Bernard Goutta est devenu le manager du Sporting Union Agenais. Ambitieux et déterminé, il souhaite remettre le club à sa place. Et surtout apporter enfin de la stabilité.

Bernard, nous vous pensions proche de rejoindre le SUA en octobre. Cela s’est finalement fait en janvier. Racontez-nous ces dernières semaines.

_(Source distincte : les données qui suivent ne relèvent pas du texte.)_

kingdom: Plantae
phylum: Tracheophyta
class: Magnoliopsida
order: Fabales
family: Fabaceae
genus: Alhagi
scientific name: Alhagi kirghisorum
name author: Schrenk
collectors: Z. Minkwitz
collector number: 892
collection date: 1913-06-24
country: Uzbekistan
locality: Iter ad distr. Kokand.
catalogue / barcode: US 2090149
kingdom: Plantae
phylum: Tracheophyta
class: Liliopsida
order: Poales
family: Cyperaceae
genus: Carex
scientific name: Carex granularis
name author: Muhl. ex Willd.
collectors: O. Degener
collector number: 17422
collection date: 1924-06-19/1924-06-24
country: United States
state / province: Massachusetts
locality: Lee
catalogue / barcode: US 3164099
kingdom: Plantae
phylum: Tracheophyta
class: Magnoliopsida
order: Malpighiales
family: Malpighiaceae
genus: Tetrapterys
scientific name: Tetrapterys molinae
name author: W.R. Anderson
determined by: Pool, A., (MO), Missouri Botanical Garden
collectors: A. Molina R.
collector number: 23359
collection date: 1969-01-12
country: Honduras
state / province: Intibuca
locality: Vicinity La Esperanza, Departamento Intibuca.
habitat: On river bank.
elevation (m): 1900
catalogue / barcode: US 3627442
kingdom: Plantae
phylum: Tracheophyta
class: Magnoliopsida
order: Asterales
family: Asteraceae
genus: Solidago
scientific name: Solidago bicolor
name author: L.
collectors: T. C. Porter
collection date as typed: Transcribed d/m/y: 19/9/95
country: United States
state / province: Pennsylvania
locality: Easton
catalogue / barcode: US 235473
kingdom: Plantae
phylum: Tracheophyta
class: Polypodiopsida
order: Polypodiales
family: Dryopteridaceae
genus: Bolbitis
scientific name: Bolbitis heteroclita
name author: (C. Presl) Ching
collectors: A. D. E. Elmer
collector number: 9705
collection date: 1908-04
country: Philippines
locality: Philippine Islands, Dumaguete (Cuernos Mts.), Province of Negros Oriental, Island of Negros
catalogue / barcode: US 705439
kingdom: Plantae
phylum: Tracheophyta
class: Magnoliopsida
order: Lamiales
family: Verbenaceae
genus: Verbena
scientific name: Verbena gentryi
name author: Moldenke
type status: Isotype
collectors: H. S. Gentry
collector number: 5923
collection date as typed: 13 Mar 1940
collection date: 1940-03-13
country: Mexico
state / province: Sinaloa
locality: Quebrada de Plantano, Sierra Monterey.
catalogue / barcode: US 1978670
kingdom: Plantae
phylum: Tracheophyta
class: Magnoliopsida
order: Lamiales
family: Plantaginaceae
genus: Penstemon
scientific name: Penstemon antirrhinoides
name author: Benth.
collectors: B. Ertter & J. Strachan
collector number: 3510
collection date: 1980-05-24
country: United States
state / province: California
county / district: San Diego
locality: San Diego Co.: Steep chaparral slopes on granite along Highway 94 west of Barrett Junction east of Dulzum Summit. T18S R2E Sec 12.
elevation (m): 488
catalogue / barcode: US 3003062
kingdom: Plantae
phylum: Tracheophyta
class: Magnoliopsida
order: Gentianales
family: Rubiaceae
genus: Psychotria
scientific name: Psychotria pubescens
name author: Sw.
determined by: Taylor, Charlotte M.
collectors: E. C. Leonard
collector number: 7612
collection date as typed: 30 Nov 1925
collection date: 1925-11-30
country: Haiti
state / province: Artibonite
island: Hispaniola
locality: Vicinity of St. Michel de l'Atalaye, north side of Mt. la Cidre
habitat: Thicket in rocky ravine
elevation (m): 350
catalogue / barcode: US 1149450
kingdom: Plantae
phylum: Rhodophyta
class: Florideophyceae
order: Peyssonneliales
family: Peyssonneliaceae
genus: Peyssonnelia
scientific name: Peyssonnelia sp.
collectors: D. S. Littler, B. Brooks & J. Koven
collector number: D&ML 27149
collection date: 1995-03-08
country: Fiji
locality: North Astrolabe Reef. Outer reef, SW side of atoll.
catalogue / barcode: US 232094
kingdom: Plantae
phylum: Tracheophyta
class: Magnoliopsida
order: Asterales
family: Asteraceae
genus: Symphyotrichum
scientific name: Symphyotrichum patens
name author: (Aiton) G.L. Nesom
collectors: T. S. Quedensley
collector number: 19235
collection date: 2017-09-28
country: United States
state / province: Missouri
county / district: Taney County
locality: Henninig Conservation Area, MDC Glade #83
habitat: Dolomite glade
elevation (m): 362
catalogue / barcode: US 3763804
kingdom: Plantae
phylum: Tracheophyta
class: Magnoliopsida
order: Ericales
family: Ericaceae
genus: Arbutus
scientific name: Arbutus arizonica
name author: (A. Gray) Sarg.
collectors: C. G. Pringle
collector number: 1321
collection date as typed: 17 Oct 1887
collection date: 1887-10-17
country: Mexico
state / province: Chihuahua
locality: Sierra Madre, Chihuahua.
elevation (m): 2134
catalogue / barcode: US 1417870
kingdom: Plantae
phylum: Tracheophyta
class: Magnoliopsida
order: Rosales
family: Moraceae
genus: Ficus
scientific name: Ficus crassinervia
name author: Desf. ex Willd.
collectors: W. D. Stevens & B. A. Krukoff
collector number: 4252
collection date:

Des contacts ont été établis en octobre. J’ai rencontré Jeff Fonteneau. Mais j’ai toujours été transparent avec lui. Je lui ai dit que j’étais sous contrat avec l’ASM et que je voulais faire ma mission en Nouvelle-Orléans. Mais la saison d’après, j’étais libre de tout engagement. 

Finalement, je n’ai pas pu réaliser ma mission auprès de l’ASM. J’étais très excité de découvrir et d’entraîner dans un nouveau pays. Mais là-bas, j’ai vu que je ne pouvais pas exercer ma passion. Un entraîneur devait partir, mais il est resté. J’étais de trop et donc j’ai préféré rentrer. J’ai évidemment fait un retour d’expérience à mon président. Par la suite, intelligemment, avec les dirigeants de l’ASM, nous avons décidé de nous séparer d’un commun accord. Ce qui m’a permis de m’engager avec le SUA, dans un nouveau rôle.

Était-ce une réelle volonté pour vous de venir à Agen ?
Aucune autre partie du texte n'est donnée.